The proposed command set for the quantum network is the ultimate RISC design of one command:
Set the next value in a transverse circle
A transverse circle on space permits positive-negative electromagnetic values and it always works because a circle ends where it begins. A full transverse circle completed by one node in one cycle is a null process, as equal positive-negative displacements cancel to the “nothing” of space. The displacements aren’t physical but just values set in quantum space, as complex number theory says. Light is then this fundamental quantum process spreading on the quantum network.
Figure 3.11 shows how one circular process distributed more or less can give the entire electromagnetic spectrum. The fundamental quantum process (1) is distributed between (2) quantum network nodes (3) that run it at some frequency (4) as a wave passed on at the speed of light (5). As as a circle rotation can map to any sine wave, one circular process distributed more or less can map to any frequency in the electromagnetic spectrum. The frequency of a photon depends on how it is distributed because processing distributed runs slower not less. A longer wavelength divides the same process more, so each node runs more slowly.
Imagine two people sharing a shovel where in the time one person can dig one hole, two people sharing a shovel can only dig half a hole each, and if the shovel is shared among more people, each digs even more slowly. In this analogy, the “shovel” photons share is a server providing one basic quantum process per quantum cycle.

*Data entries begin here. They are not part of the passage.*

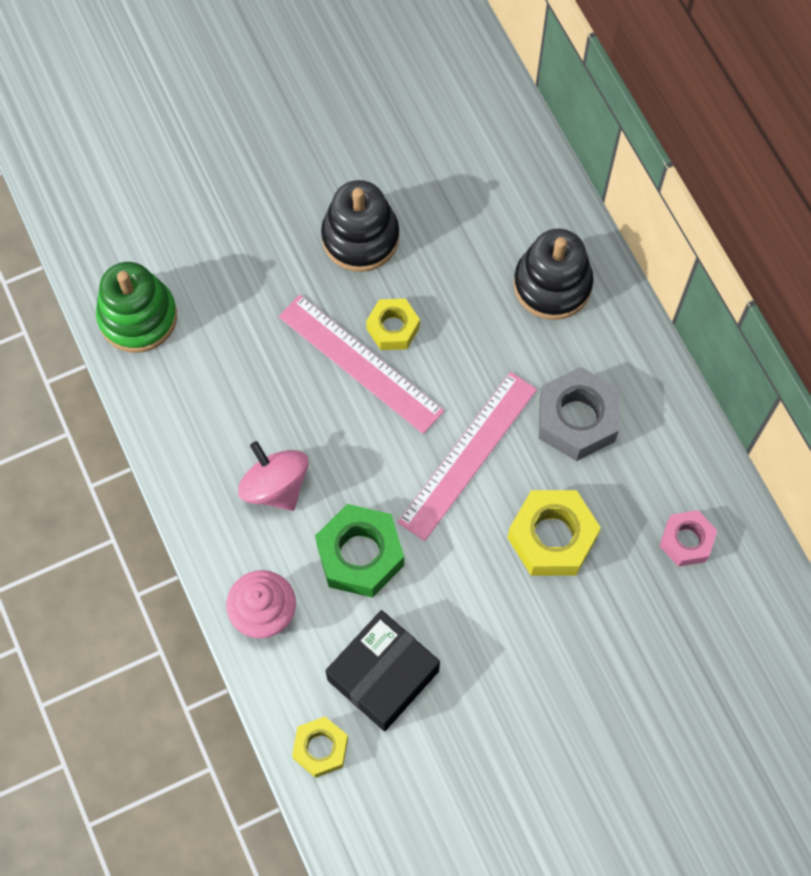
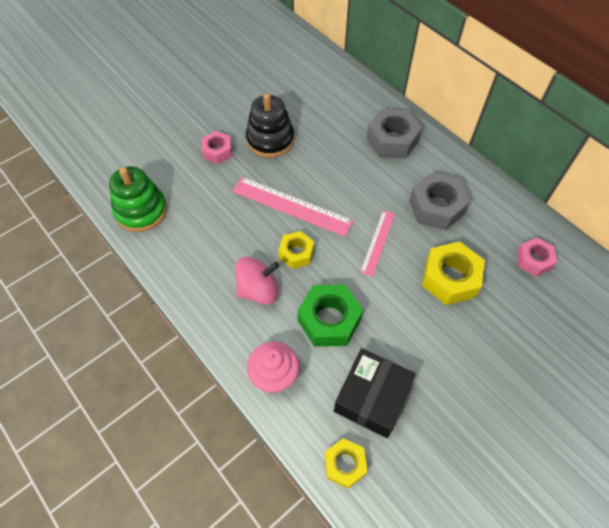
camera: 15 degrees left, 10 degrees down
pink spinning top [238,441,309,511] -> pink spinning top turned 120 degrees clockwise [235,257,279,305]
yellow nut [366,299,420,350] -> yellow nut moved to [278,231,314,269]
pink ruler [398,372,537,541] -> pink ruler [360,211,395,277], size x0.60
black stacking toy [514,229,594,320] -> grey nut [367,109,422,159]
none -> pink nut [202,131,232,164]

To review, one quantum process sets a transverse circle of values at right angles to space. If that process runs in one node, the displacements cancel to give space. If it runs in more than one node, the result is light whose frequency depends on how many nodes share the process, Sharing the process over more nodes gives light with a longer wavelength and a slower frequency. The process spreads each cycle by the pass-it-on protocol, leaving the nodes behind to run it to completion. As new nodes begin, others complete the process, so the total server processing demand per photon stays the same. Since the basic quantum process is also the null processing of space, light is in effect space spread out. A photon has no rest mass because if it rested for its wave train to catch up, it would become space. Every photon in the electromagnetic spectrum is the same quantum process distributed more or less.